Glória estava remexendo na bolsa. Quando tirou a mão de dentro, vi que estava segurando uma arma pequena. Não tinha visto a arma antes, mas não fiquei surpreso. Não fiquei nada surpreso.

— Pegue — ela disse, entregando a arma para mim.

— Não quero. Guarde isso — eu disse. — Vamos, vamos voltar lá para dentro. Estou com frio...

— Pegue e ajude a Deus — ela disse, pressionando a arma na minha mão. — Atire em mim. É o único jeito de me salvar deste sofrimento.

“Ela está certa”, disse comigo. “É o único jeito de salvá-la desse sofrimento.” Quando eu era criança passava as férias na fazenda de meu avô em Arkansas. Certo dia estava perto do defumadouro, vendo a minha avó fazer sabão numa grande panela de ferro, quando meu avô atravessou o jardim, muito agitado. “A Nellie quebrou a perna”, meu avô disse. Minha avó e eu subimos a escada para o jardim onde meu avô estava arando. A Nellie estava no chão gemendo, ainda presa ao arado. Ficamos ali olhando para ela, só olhando para ela. Meu avô voltou com a arma que tinha usado em Chickamauga Ridge. “Ela pisou num buraco”, ele disse acariciando a cabeça de Nellie. Minha avó me virou para o outro lado. Comecei a chorar. Ouvi um tiro. Ainda escuto esse tiro. Corri até ela, me joguei no chão, abraçando o pescoço dela. Eu amava aquela égua. Eu odiei meu avô. Me levantei e fui até ele, bati nas pernas dele com meus punhos... Mais tarde, naquele dia, ele me explicou que também amava Nellie, mas que teve de atirar nela. “Era a coisa mais bondosa a fazer”, ele disse. “Ela não ia ficar boa. Era o único jeito de salvá-la do sofrimento...”
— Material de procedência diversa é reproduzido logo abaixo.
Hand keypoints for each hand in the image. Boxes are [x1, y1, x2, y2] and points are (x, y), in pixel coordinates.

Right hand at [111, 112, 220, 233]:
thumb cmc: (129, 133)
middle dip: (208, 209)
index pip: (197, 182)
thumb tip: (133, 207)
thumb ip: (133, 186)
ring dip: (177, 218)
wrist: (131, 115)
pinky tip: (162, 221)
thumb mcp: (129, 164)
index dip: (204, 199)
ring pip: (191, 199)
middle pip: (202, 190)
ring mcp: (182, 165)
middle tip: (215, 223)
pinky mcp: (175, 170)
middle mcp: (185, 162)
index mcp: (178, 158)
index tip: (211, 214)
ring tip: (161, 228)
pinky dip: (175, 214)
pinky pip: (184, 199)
Eu estava com a arma na mão.

— Tudo bem — eu disse a Glória. — Diga quando.

— Estou pronta.

— Onde?

— Aqui mesmo. Do lado da cabeça.

O píer pulou quando uma onda grande se quebrou.

— Agora?

— Agora.

Atirei nela.

O píer se mexeu de novo e a água fez um barulho de engolir algo quando voltou para o oceano.

Joguei a arma no mar.

 

 

Um policial estava sentado atrás comigo enquanto o outro dirigia. Estávamos indo bem depressa e a sirene tocava. Era o mesmo tipo de sirene que usaram na maratona de dança quando queriam nos acordar.
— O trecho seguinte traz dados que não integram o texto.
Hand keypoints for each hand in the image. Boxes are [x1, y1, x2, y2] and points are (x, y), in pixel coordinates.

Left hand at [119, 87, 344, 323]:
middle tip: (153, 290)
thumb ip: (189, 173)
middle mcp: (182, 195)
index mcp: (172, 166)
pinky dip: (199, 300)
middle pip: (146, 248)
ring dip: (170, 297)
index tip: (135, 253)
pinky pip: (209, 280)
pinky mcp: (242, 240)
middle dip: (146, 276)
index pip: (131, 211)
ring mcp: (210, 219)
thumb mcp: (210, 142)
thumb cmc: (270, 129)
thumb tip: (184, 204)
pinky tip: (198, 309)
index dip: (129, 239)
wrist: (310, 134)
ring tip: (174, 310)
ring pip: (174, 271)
— Por que você a matou? — perguntou o policial no banco de trás.

— Ela me pediu — eu disse.

— Escutou isso, Ben?

— Que filho-da-puta mais prestativo! — disse Ben, por cima do ombro.

— É seu único motivo? — perguntou o policial do banco de trás.

— Mas não se matam cavalos? — eu disse.”